The Cyberlaw Podcast
Steptoe Cyberlaw Podcast: An Interview with Angelos Keromytis
Episode 118 digs deep into DARPA’s cybersecurity research program with our guest, Angelos Keromytis, associate professor at Columbia and Program Manager for the Information Innovation Office at DARPA. Angelos paints a rich picture of a future in which we automate attribution across networks and international boundaries and then fuse bits of attribution data as though they were globules of the Terminator reassembling into human form.
In the news roundup, a district court judge takes NIT-picking to an extreme, quietly deep-sixing child porn evidence because the FBI would not disclose its Network Investigative Technique. Michael Vatis and I wonder why such an important call would not be dignified by a written opinion. Michael and I also trade assessments of Twitter’s latest effort to revive its faltering lawsuit to reveal how many national security discovery orders it has received. Michael is more bullish than I am on Twitter’s prospects.
The EU has officially given up on competing with the rest of the world on internet technology, and it has gone back to its roots – using regulation to at least force successful companies to pay a toll of hassle and forelock-tugging in Brussels. Maury Shenk has the facts (if not quite the attitude): In recent days, the EU has announced that it is trying halfheartedly to erase national boundaries in online sales, imposing its egregious European content regulations for companies like Netflix, litigating over the lawfulness of US companies relying on standard data protection contract terms, moving forward with bitcoin and blockchain regulation, and fighting over which European institution can pretend the loudest that it could have won a better deal from the US in the Privacy Shield talks. Whew! That’s what passes for A Job Well Done in Brussels.

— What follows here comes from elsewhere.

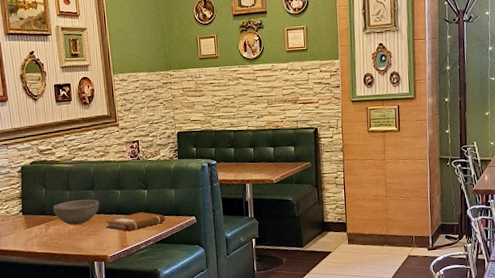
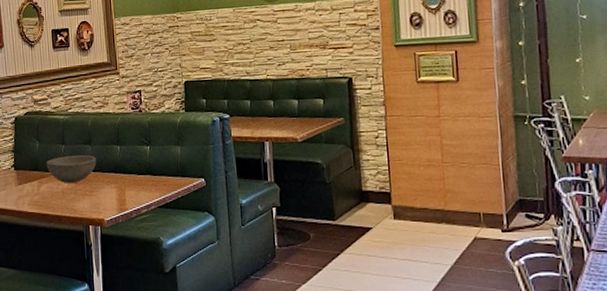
notebook: present [105,212,165,232] -> none [102,171,170,193]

The US Senate, in contrast, really is doing a good job, at least so far I explain, by requiring that fans of ECPA reform agree to correct a drafting error that has kept the FBI from getting electronic communications transactional records with a national security letter. The Silicon Valley U-turn ‒ from providing to refusing such data for an NSL ‒ has driven the FISA 215 workload through the roof as the FBI seeks an alternative mechanism. Remarkably, the data is already available with an NSL in ordinary criminal investigations, but swamping the FBI’s resources in terrorism cases apparently passes for civil liberties campaigning these days.

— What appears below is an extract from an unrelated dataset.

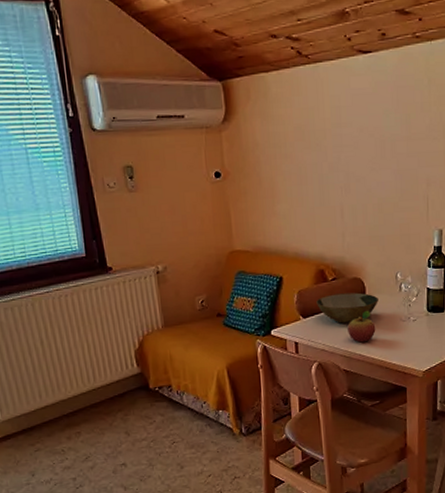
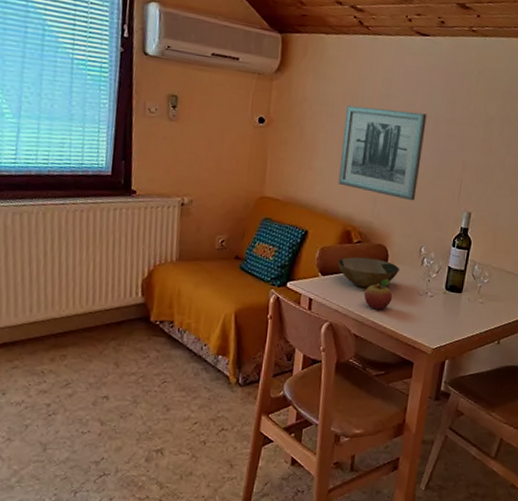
wall art: none [299,136,384,229] -> present [338,106,427,201]

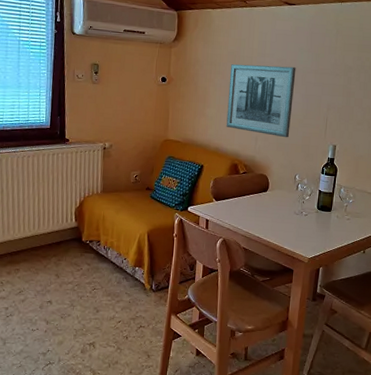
bowl: present [337,256,399,288] -> none [228,184,278,210]
fruit: present [364,278,393,310] -> none [250,201,274,228]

Luckily, both the intelligence committee and the judiciary committee think the time is now to fix the oversight; if that means attaching it to ECPA reform, they’d only be using a legislative hostage-taking tactic that privacy campaigners honed to perfection in decades past.
Alan Cohn, finally, brings us up to date on SWIFT and its travails. I channel Paul Rosenzweig, asking how serious an institution can be about cybersecurity if it’s just getting around to recommending two-factor authentication.